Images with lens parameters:
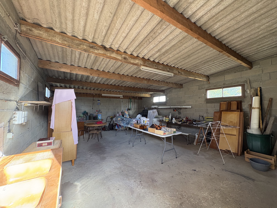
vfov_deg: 85.7
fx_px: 112
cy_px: 104
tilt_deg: +2.6
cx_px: 138
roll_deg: +1.4
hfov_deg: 102.1
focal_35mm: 14
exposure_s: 1/64
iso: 250
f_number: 2.2
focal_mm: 2.22
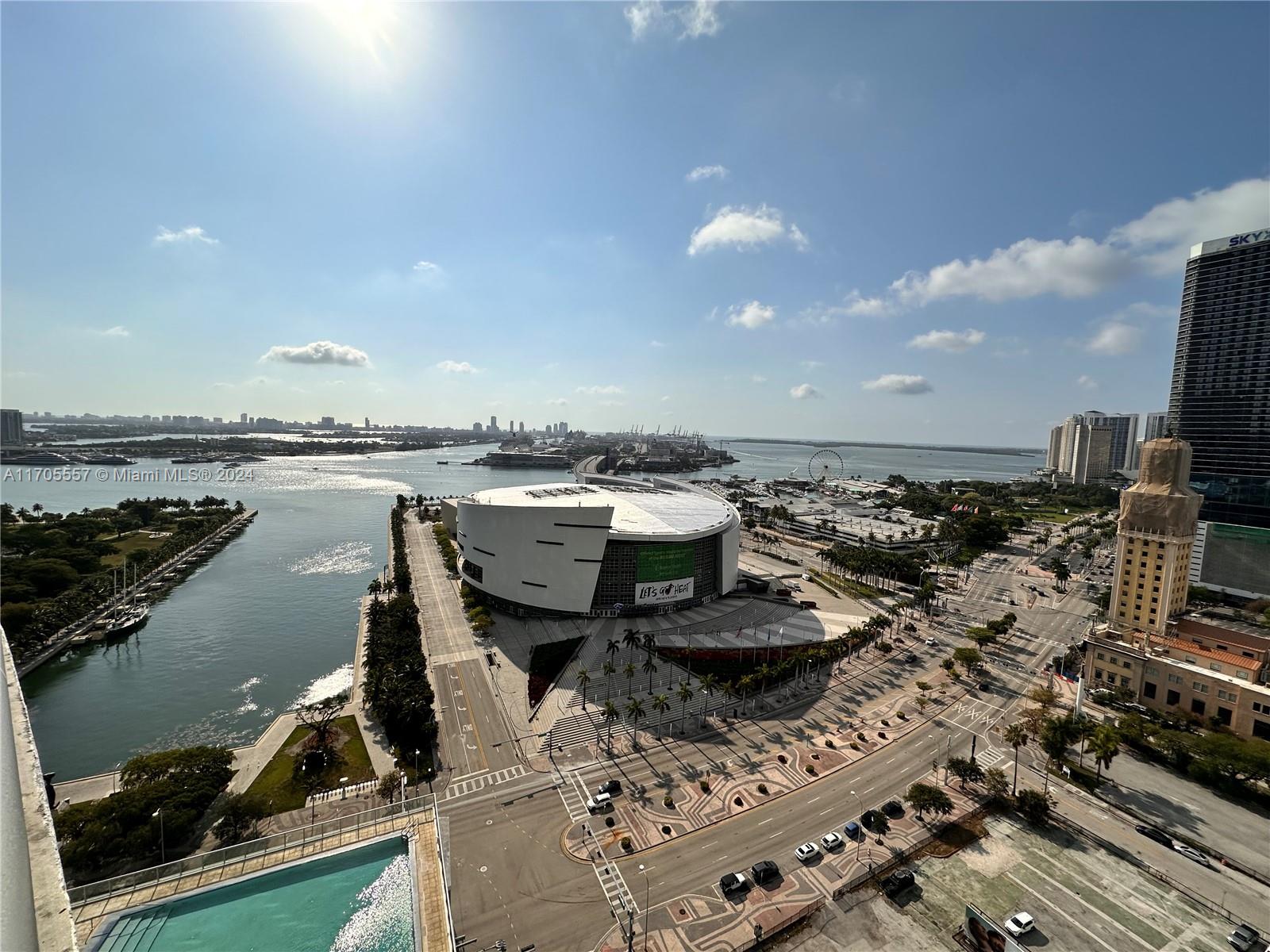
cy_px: 476
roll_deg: -1.9
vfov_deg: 85.7
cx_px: 635
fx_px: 514
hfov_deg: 102.1
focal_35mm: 14
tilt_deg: -5.0
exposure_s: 1/8403
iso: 50
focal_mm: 2.22
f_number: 2.2
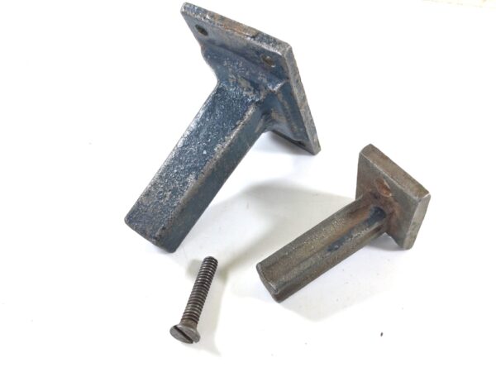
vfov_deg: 45.4
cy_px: 186
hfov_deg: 58.4
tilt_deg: -50.1
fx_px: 444
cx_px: 248
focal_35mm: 31
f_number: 2.4
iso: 32
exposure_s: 1/100
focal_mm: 3.3
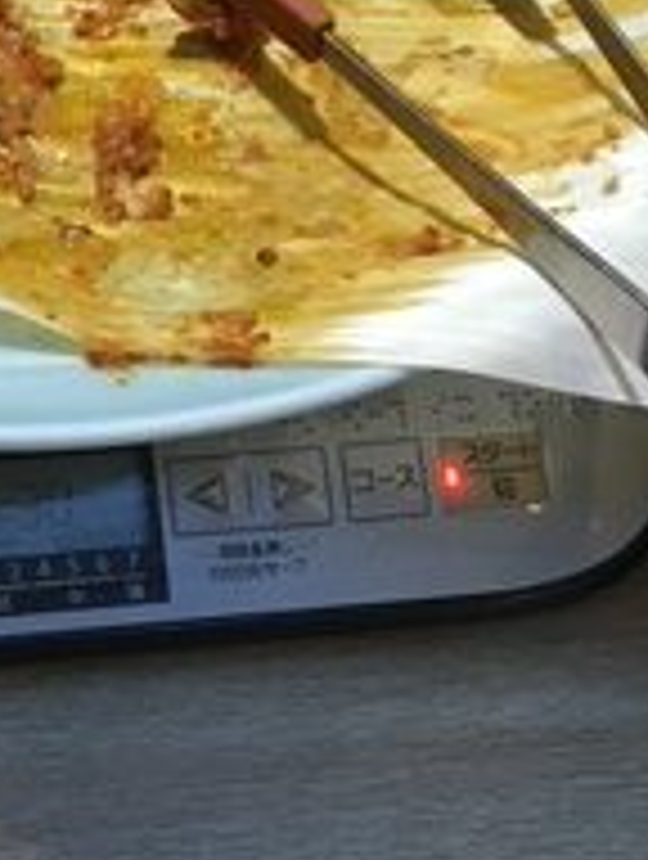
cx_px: -252
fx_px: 2413
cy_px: 171
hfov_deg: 14.5
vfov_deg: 20.0
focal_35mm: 97
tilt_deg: -54.9
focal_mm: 4.15
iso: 40
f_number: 2.2
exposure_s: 1/30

**Requirement**
Starting at the line that holds "vfov_deg: 45.4", print each line through the last one of the entries above, exactly and with both ends included; no pictures.

**Result**
vfov_deg: 45.4
cy_px: 186
hfov_deg: 58.4
tilt_deg: -50.1
fx_px: 444
cx_px: 248
focal_35mm: 31
f_number: 2.4
iso: 32
exposure_s: 1/100
focal_mm: 3.3
cx_px: -252
fx_px: 2413
cy_px: 171
hfov_deg: 14.5
vfov_deg: 20.0
focal_35mm: 97
tilt_deg: -54.9
focal_mm: 4.15
iso: 40
f_number: 2.2
exposure_s: 1/30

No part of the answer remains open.